Le mage du Kremlin

A La Scala, Roland Auzet adapte et met en scène le livre à succès de Giuliano da Empoli

Depuis quelques années, Roland Auzet interroge l’histoire contemporaine à travers des œuvres littéraires. Après Nous l’Europe, banquet des peuples, en collaboration avec Laurent Gaudé, et Adieu la mélancolie d’après le Chinois Luo Ying, le musicien et homme de théâtre a choisi d’adapter le roman de l’auteur italien Giuliano da Empoli, paru en 2022, couronné du Grand Prix du roman de l’Académie française, et grand succès de librairie. Quel est-il, ce « mage » du Kremlin ? Dans cette fiction, il se nomme Vadim Baranov, ancien artiste, producteur d’émissions de télé-réalité, éminence grise du « Tsar » Poutine. Dans la réalité, l’homme de l’ombre se nommait Vladislav Sourkov, metteur en scène de théâtre avant d’être le « spin doctor » de Poutine entre 1999 et 2021, auteur du concept de « démocratie souveraine », deuxième homme le plus puissant de Russie pendant un temps, personnage énigmatique aujourd’hui évincé de la sphère du Kremlin.
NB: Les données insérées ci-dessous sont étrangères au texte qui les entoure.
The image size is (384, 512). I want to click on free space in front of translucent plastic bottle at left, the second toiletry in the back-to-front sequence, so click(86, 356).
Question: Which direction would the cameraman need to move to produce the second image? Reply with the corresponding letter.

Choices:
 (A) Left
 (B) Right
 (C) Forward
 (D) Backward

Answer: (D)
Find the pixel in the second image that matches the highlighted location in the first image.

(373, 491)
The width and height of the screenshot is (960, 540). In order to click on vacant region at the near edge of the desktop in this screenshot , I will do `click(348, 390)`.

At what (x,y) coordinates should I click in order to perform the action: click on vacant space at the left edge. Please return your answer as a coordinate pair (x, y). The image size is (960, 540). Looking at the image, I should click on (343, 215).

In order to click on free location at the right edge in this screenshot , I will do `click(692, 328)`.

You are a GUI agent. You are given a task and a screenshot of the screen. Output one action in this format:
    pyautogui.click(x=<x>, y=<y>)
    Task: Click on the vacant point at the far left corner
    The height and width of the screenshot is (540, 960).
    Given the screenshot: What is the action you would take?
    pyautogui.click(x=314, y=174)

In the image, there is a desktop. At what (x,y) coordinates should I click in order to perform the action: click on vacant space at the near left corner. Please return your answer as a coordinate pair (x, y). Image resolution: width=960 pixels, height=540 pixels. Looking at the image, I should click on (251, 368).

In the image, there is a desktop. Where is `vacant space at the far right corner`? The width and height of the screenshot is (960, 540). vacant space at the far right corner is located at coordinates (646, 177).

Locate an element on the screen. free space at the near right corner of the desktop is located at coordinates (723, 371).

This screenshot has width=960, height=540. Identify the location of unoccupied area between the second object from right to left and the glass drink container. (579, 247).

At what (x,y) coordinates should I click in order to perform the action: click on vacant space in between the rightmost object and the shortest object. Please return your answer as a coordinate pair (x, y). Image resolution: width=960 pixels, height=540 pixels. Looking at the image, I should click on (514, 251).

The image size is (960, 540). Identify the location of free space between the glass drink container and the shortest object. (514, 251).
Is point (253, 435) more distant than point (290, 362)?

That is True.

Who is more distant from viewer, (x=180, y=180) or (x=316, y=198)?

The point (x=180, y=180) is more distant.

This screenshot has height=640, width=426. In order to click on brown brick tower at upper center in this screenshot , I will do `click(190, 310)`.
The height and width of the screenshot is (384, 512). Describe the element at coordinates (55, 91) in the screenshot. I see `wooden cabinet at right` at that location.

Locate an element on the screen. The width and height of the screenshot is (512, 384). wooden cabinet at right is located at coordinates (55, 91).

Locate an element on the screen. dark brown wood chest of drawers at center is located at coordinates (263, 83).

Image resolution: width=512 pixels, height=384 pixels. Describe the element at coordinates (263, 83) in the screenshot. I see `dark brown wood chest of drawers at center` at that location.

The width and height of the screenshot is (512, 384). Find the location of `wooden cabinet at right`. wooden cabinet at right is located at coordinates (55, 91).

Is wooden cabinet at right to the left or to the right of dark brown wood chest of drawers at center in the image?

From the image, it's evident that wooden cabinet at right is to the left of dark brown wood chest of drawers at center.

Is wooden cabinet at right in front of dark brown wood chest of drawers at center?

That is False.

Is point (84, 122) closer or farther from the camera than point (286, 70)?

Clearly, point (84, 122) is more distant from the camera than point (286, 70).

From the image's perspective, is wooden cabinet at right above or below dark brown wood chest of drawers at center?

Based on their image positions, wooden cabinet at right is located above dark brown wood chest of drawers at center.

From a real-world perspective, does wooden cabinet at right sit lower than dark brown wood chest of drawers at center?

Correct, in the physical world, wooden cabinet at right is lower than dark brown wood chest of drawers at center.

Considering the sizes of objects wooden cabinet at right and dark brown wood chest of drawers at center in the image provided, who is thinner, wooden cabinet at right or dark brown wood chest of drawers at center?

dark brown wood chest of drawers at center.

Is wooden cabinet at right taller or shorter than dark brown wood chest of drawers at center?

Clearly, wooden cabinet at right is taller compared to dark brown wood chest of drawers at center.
Autant dire que la pièce fait écho avec l’actualité.

Roulette russe

La scénographie oppresse et plonge dans un climat délibérément agressif : espace aveuglant, mobilier d’une blancheur éclatante, écrans lumineux bientôt striés. Dans cet immense salon réfrigérant comme une chambre froide, Baranov, Raspoutine des temps modernes, répond aux questions d’un journaliste, français, venu l’interroger. A partir de là, des retours en arrière rappellent des pans tragiques de l’histoire russe de ces dernières années, comme le naufrage du sous-marin Koursk en 2000, les assassinats de journalistes ou d’opposants,… ou tragi-comiques avec des souvenirs de Eltsine. Manipulations, jeux de pouvoir, cynisme à haute dose, la violence avance à bas bruit, et la dictature aussi. « Il n’y a rien de plus sage que de miser sur la folie des hommes », le texte n’est pas avare en formules percutantes. La présence de micros met à distance les personnages comme s’il s’agissait d’avatars mécaniques. Ce sont pourtant bien de grands comédiens qui se glissent dans la peau des personnages : Philippe Girard, inquiétant et ténébreux Baranov, Hervé Pierre, sympathique et roublard Berezovsky, Stanislas Roquette, le journaliste inspiré. Sans oublier Andranic Manet, Tsar blafard, Claire Sermonne, Karina Beuthe Orr, Irène Ranson Terestchenko, Jean Alibert et Anouchka Robert.   

Le mage du Kremlin  * *

La Scala, 13 bd de Strasbourg, Paris 10e. Tél. 01 40 03 44 30. www.lascala-paris.com Jusqu’au 3 novembre.